The "Outer Space Treaty" (Though the UN experts disagree slightly), illegal according to the "Moon Treaty", which wasn't much supported and probably would not be considered in case anyone challenged Hope on it. I'd assume these treaties are going to get revoked once anyone starts having serious interest in extraterrestrial property, but until then his claims are about the best you'll get, aside from the UNs opinion, which many here don't seem to care much about :-)
As the current US president said:
"There's an old saying in Tennessee -- I know it's in Texas, probably in Tennessee -- that says, fool me once, shame on -- shame on you. Fool me -- you can't get fooled again"
You cannot be Sirius.
You can hold down the "B" button for continuous firing.
than the mining rights, or someone would be able to tunnel in uranus
Secondly, with government so charged to "protect" consumers from scams, you'd think scams would go away. They won't. The only way that scams will be unprofitable is when government stops "protecting" citizens and lets people learn to be aware of what they're buying.

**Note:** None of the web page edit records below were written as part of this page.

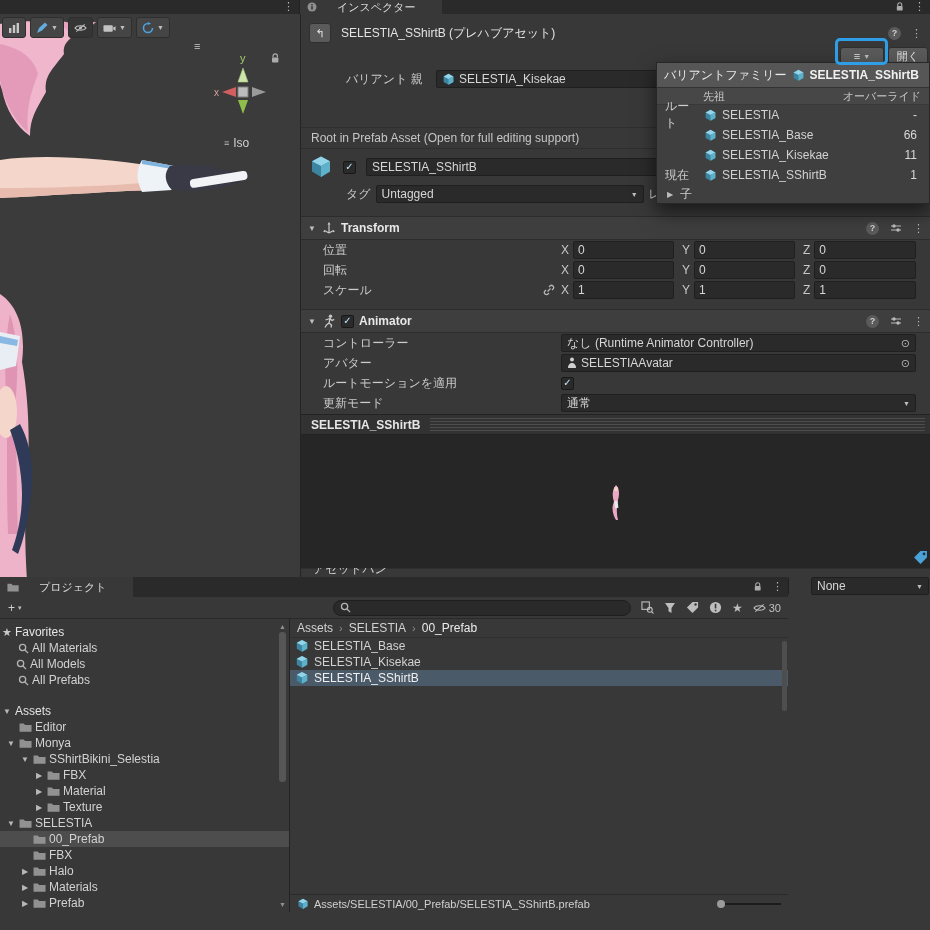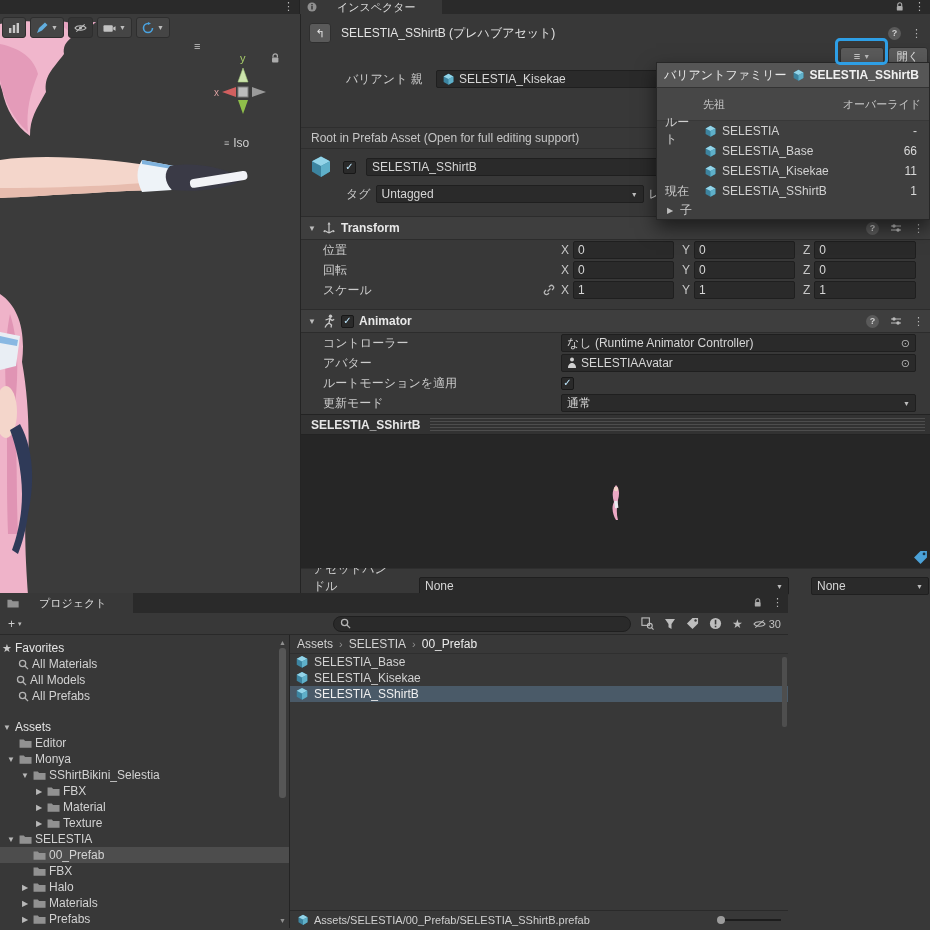--- a/index.html
+++ b/index.html
@@ -55,7 +55,7 @@
   .vp-head{height:25px;background:#565656;display:flex;align-items:center;gap:5px;padding:0 7px;border-bottom:1px solid #333}
   .vp-head .t1{color:#e8e8e8}
   .vp-head .t2{font-weight:bold;color:#f0f0f0}
-  .vp-cols{height:16px;background:#474747;display:flex;align-items:center;font-size:11px;color:#c6c6c6;padding:16px 8px;border-bottom:1px solid #383838}
+  .vp-cols{height:16px;background:#474747;display:flex;align-items:center;font-size:11px;color:#c6c6c6;padding:8px 8px;border-bottom:1px solid #383838}
   .vp-cols .c1{margin-left:38px}
   .vp-cols .c2{margin-left:auto}
   .vp-row{height:20px;display:flex;align-items:center;padding:0 8px;gap:5px}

As the government doesn't actually refund the losses of any victim of scam victims (except in the vanishingly small number of cases where their money is recovered, months or years later), there is no less incentive right now to smarten up than there would be in a system under which the government didn't attempt to punish the scammer for his actions. People fall victim to scams because that's human nature, not because we have a nation of perfectly rational people who are shutting off their rationality because there's no punishment for doing so. The real world isn't a Libertarian's flight of fancy; humans are not perfectly rational actors.

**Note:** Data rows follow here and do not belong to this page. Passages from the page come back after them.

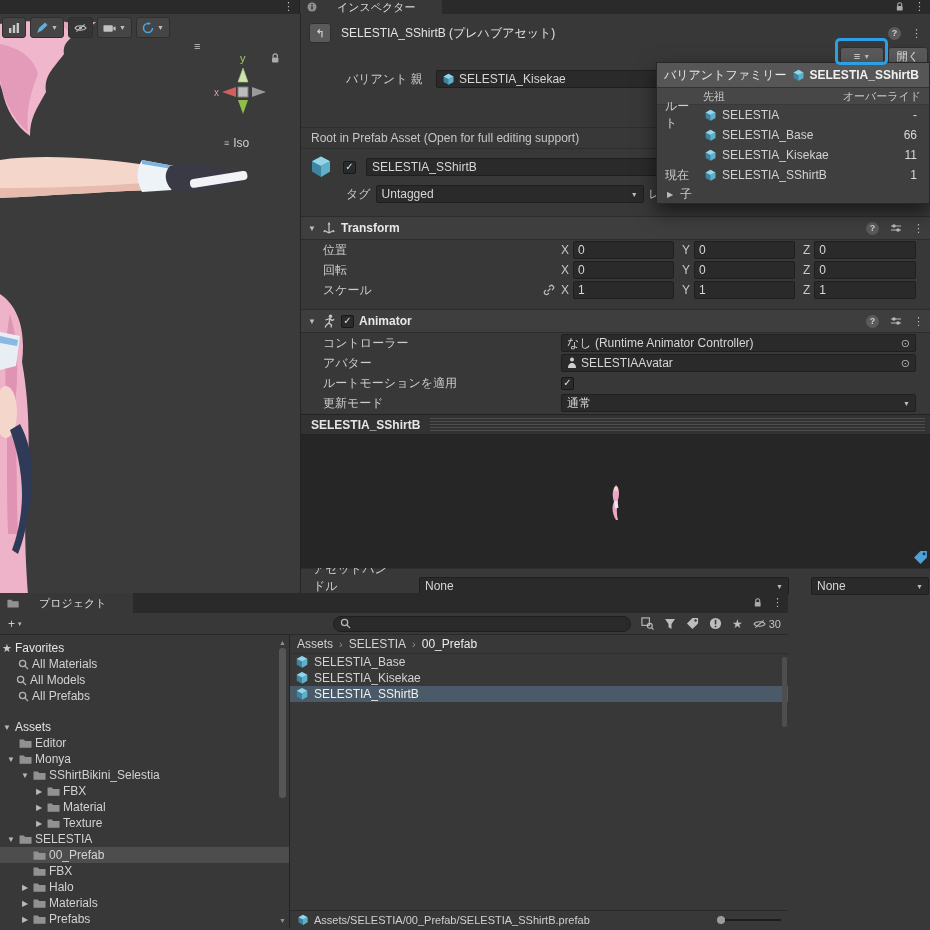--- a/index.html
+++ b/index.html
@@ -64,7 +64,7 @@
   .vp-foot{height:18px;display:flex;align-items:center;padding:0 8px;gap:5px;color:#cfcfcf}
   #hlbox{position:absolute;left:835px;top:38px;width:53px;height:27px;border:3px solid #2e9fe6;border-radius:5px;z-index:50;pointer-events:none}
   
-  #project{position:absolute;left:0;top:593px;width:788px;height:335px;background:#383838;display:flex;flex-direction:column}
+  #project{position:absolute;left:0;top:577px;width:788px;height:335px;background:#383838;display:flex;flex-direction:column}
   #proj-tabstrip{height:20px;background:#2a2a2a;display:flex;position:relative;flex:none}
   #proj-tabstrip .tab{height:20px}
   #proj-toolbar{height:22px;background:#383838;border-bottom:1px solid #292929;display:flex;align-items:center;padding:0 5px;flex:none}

On the other hand under the current system there is less incentive for new scammers to take up the trade, while in a system absent the disincentives of government punishment, given that gullible people will still be every bit as gullible, scammers would flourish.
Back when I was in grad school in Berkeley in 1978-1979, I bought an acre of land on the moon. Unlike this current guy, who claims to have legitimately laid claim to the whole moon and to be selling everybody a unique piece of land, the guy I bought it from showed up on campus wearing a silver space suit and doing a great schtick, making it clear that he's selling everybody the *same* acre of land, and that he's trading you a nice big fancy green piece of paper with engraving and shiny bits on it and pictures of the moon (the deed) in return for a little boring green piece of paper with a picture of a dead politician on it. He'd been arrested a number of times, because some towns don't like guys in space suits selling acres of land on the moon, but they couldn't legitimately charge him with fraud because he was quite upfront about how he's selling everybody the same acre of land, and he had lots of good pictures of the police trying to keep a straight face while busting him. And he finished with an anti-drug message, about how you shouldn't go taking large quantities of LSD or *you* might end up on the streetcorner in a silver spacesuit selling people land on the moon.
Bill Stewart
New Fast-Compression-only CPR http://preview.tinyurl.com/dy575ks
What's wrong with the existing homesteading laws? If you want to claim a plot of land on the Moon all you should have to do is go fence it and live on it. After a specific period the land becomes yours and you can apply for a title, which you can then trade with anyone you want, or you can apply for geological survey and mining rights. Sure, it currently costs billions of dollars to get to the Moon, but that hardly makes it unfair to apply the same homesteading rules there as anywhere else.
How we know is more important than what we know.